As reported in a new study published in the journal Environmental Pollution, the team found 70% to 200% less methylmercury in brown watersnakes sampled in 2019 compared to levels in brown watersnakes captured more than three decades earlier.
The two cohorts of brown watersnakes were captured in the same creek near Augusta, Georgia, and Aiken, South Carolina, a tributary that feeds into the Savannah River, according to first author David Lee Haskins.
In the 1980s, researchers captured and archived the first cohort:18 female brown watersnakes. In 2019, Haskins and his research team captured 21 female brown watersnakes. The researchers examined the 39 snakes to determine mercury concentrations.
When mercury becomes elevated in an environment and comes into contact with bacteria, it transforms into methylmercury, explained Haskins. When methylmercury moves up the food web, it can have a destructive effect on internal organs and threaten the lives of humans and wildlife.
"By the time methylmercury moves from a lower species to a higher species, that higher species is getting all of the contaminant," said Haskins, who recently earned a Ph.D. from UGA's Savannah River Ecology Laboratory and Warnell School of Forestry and Natural Resources. "As it goes from plankton to a fish to a bigger fish to a bird, it's going to exponentially increase."
A significant amount of the mercury in the area most likely came from a former alkali plant that dumped mercury upstream of the tributary prior to Environmental Protection Agency regulations, according to Tracey Tuberville, a senior research scientist at SREL and Haskins' advisor during the study.
The documented decrease in mercury levels in snakes over time highlights the effectiveness of these environmental protections. As a result, snakes in the Savannah River system are likely healthier than they were in the 1980s.

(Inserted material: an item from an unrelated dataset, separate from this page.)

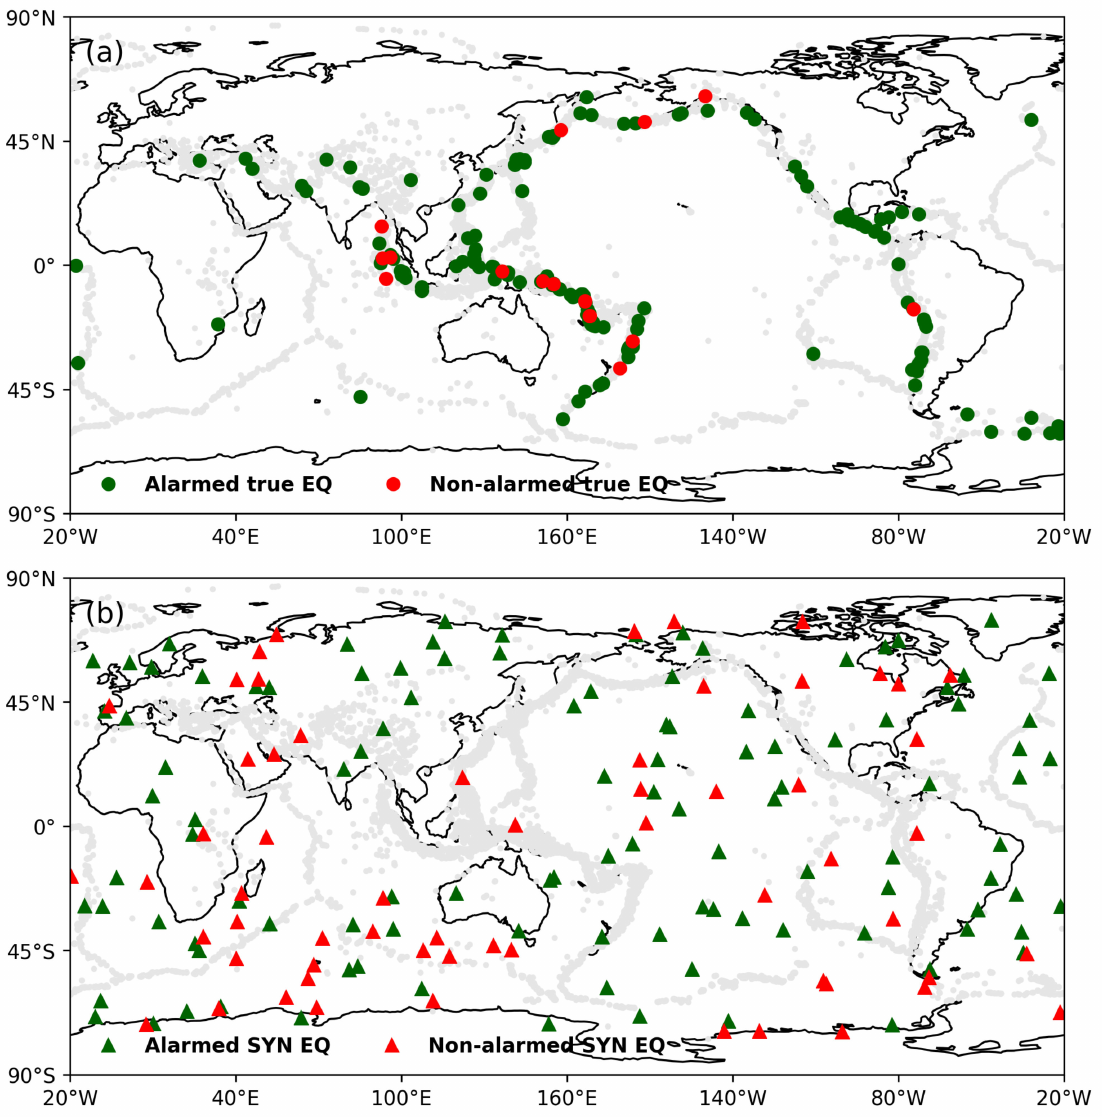
Figure 10. Map of alarmed (temporal integrated anomaly [TIA] counts ≥ 2) and not alarmed earthquakes for both ( a ) true and ( b ) synthetic (SYN)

Brown watersnakes, which have a very small habitat range, are a valuable asset in assessing aquatic systems for heavy metal pollution, particularly in the Southeastern U.S., where they're abundant and found near bodies of water, according to Haskins.
"The levels in contemporary snakes we examined in this study are similar to snakes I've collected throughout my dissertation period from all over the river, but the levels in the snakes from the '80s are higher than any I've ever collected," he said.

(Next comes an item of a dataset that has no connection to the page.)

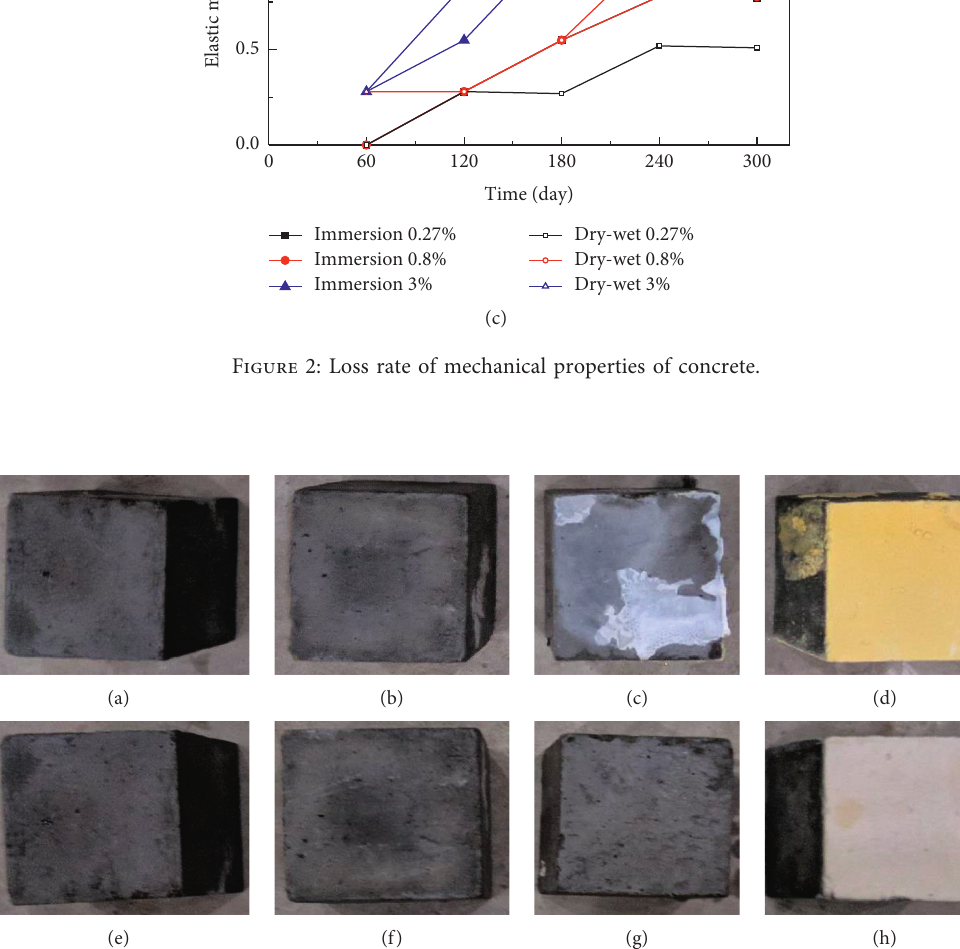
Figure 3: Concrete specimens after 300 days of corrosion: (a) immersion 0%, (b) immersion 0.27%, (c) immersion 0.8%, (d) immersion 3%, (e) dry-wet 0%, (f) dry-wet 0.27%, (g) dry-wet 0.8%, and (h) dry-wet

The researchers dissected and examined the kidney, liver and muscle tissue in all of the snakes to obtain the levels of total mercury and methylmercury. They also evaluated the tail tips and blood to determine if there was a relationship between the level of the contaminants in the tips and their internal tissues, testing a minimally invasive procedure that will allow researchers to do long-term studies on the same animals using capture-mark-recapture techniques and without sacrificing animals, Tuberville said.
"We now know the relationship between blood in an animal and what you can expect to find in its muscle tissue," she said. "We can analyze a blood sample and calculate or predict what the muscle value should be."
Having access to the archived research, housed at the lab on the SRS, a limited access site, shows the value of SREL's presence on the site, according to Tuberville.
"We've had a presence over the entire time period, which gave us an opportunity to compare data from early on to contemporary values," she said. "Our long history here makes it possible to make these really long-term comparisons that you can't get many other places. You can't cover everything over a 70-year time period—the time SREL has been on the site—but in this study we have snapshots 40 years apart."